In this tutorial, we’ll create a simple Python script that converts text into a .wav audio file using Kokoro with Brazilian Portuguese voices.
Prerequisites
This tutorial was tested with Python 3.12.12 on macOS, but it should work on any operating system with Python 3.10 to 3.12.
Installing the Python dependencies
With your virtual environment active, install the required libraries:
pip install kokoro soundfile
The kokoro package is the model’s inference library, and soundfile is responsible for saving the generated audio to a file.
Available voices for Brazilian Portuguese
Kokoro offers three voices for pt-br:
| Voice | Gender |
|---|---|
pf_dora | Female |
pm_alex | Male |
pm_santa | Male |
The p prefix indicates the language (Brazilian Portuguese) and the following letter indicates the gender (f for female, m for male).
The code
Create a file called tts_kokoro.py and paste the following code:
import warnings
warnings.filterwarnings("ignore", message="dropout option adds dropout")
warnings.filterwarnings("ignore", message=".*weight_norm.*is deprecated")
from kokoro import KPipeline
import soundfile as sf
import numpy as np
pipe = KPipeline(lang_code="p", repo_id="hexgrad/Kokoro-82M")
audio = []
for _, _, chunk in pipe("A inteligência artificial avançou significativamente, "
"oferecendo, hoje em dia, vozes extremamente realistas.",
voice="pf_dora"):
audio.append(chunk)
audio = np.concatenate(audio)
sf.write("saida.wav", audio, 24000)
print("Audio generated successfully: saida.wav")
Run it with:
python tts_kokoro.py
On the first run, the model will be automatically downloaded from Hugging Face (around 330 MB). On subsequent runs, it will be loaded from the local cache.

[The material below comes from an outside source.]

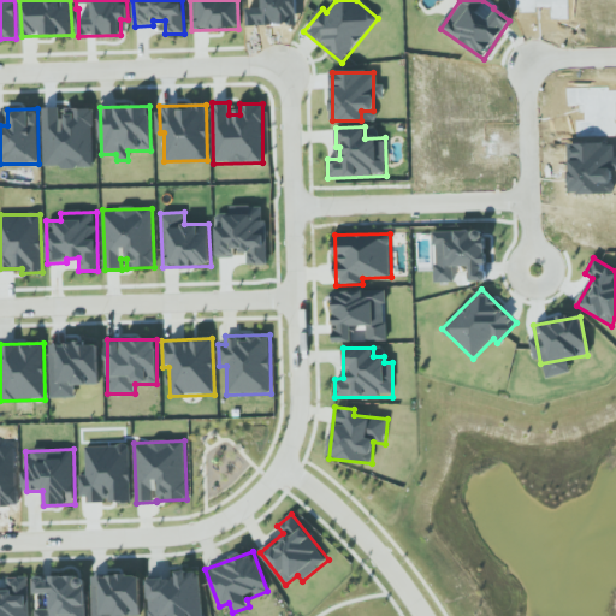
[(201,615),(200,570),(175,573),(175,578),(147,580),(149,615),(201,615)]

The result will be a saida.wav file with the generated audio.
Understanding the code
Let’s go through each part of the script.
Silencing PyTorch warnings
import warnings
warnings.filterwarnings("ignore", message="dropout option adds dropout")

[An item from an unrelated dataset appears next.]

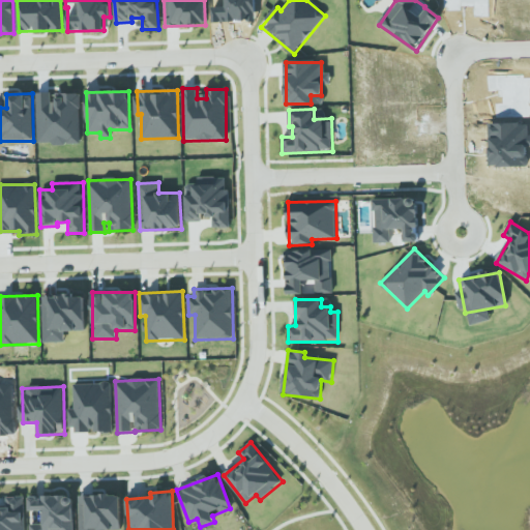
[(79,496),(79,529),(120,529),(120,495),(79,496)]
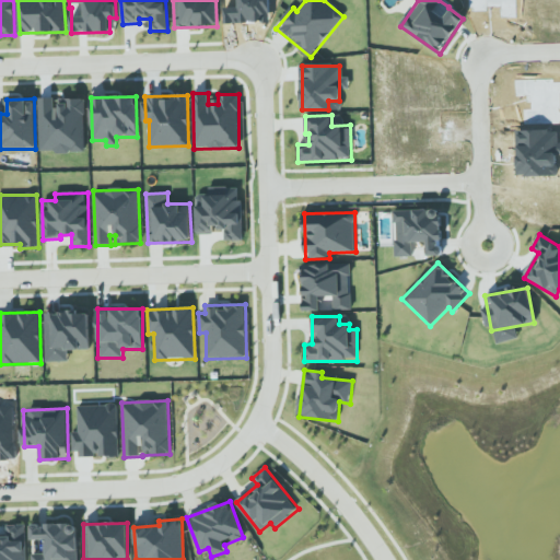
[(78,559),(77,524),(31,525),(32,555),(31,559),(78,559)]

warnings.filterwarnings("ignore", message=".*weight_norm.*is deprecated")
These filters must come before importing Kokoro. The model internally uses PyTorch components that emit two harmless warnings: one about dropout configuration in LSTM layers and another about the weight_norm function being replaced by a newer version. Neither affects the model’s functionality, but they clutter the terminal output.
Initializing the pipeline
from kokoro import KPipeline
pipe = KPipeline(lang_code="p", repo_id="hexgrad/Kokoro-82M")

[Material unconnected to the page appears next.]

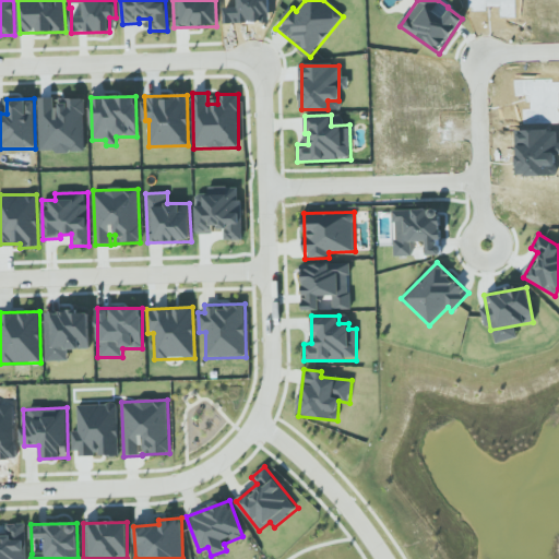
[(0,534),(0,558),(25,558),(25,524),(6,524),(7,534),(0,534)]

The lang_code="p" parameter indicates that we’ll be using Brazilian Portuguese. Each language supported by Kokoro has its own code, such as "a" for American English, "j" for Japanese, and "z" for Mandarin. The repo_id points to the model’s repository on Hugging Face.
Generating the audio
audio = []
for _, _, chunk in pipe("Your text here...", voice="pf_dora"):
audio.append(chunk)
The pipeline processes the text in chunks and returns an iterator with three values per iteration: the graphemes, the phonemes, and the audio for that segment. Since we only need the audio, we ignore the first two values with _. Each chunk is accumulated in the list and then concatenated with np.concatenate().
Saving the file
audio = np.concatenate(audio)
sf.write("saida.wav", audio, 24000)
The audio is generated at 24,000 Hz (24 kHz), which is the model’s native sample rate. soundfile saves the data in WAV format.
Experimenting with voices
To switch the voice, simply change the voice parameter in the pipeline call. Try all three available voices to find the one that best suits your project:
for _, _, chunk in pipe("Testando a voz masculina do Alex.", voice="pm_alex"):
audio.append(chunk)
Conclusion
With just a few lines of code and no external services, we were able to generate high-quality audio in Brazilian Portuguese using Kokoro-82M. The model is lightweight, fast, and free, making it an excellent choice for accessibility projects, voice assistants, automated content narration, and much more.
To explore all available voices and languages, check out the official Kokoro repository on Hugging Face.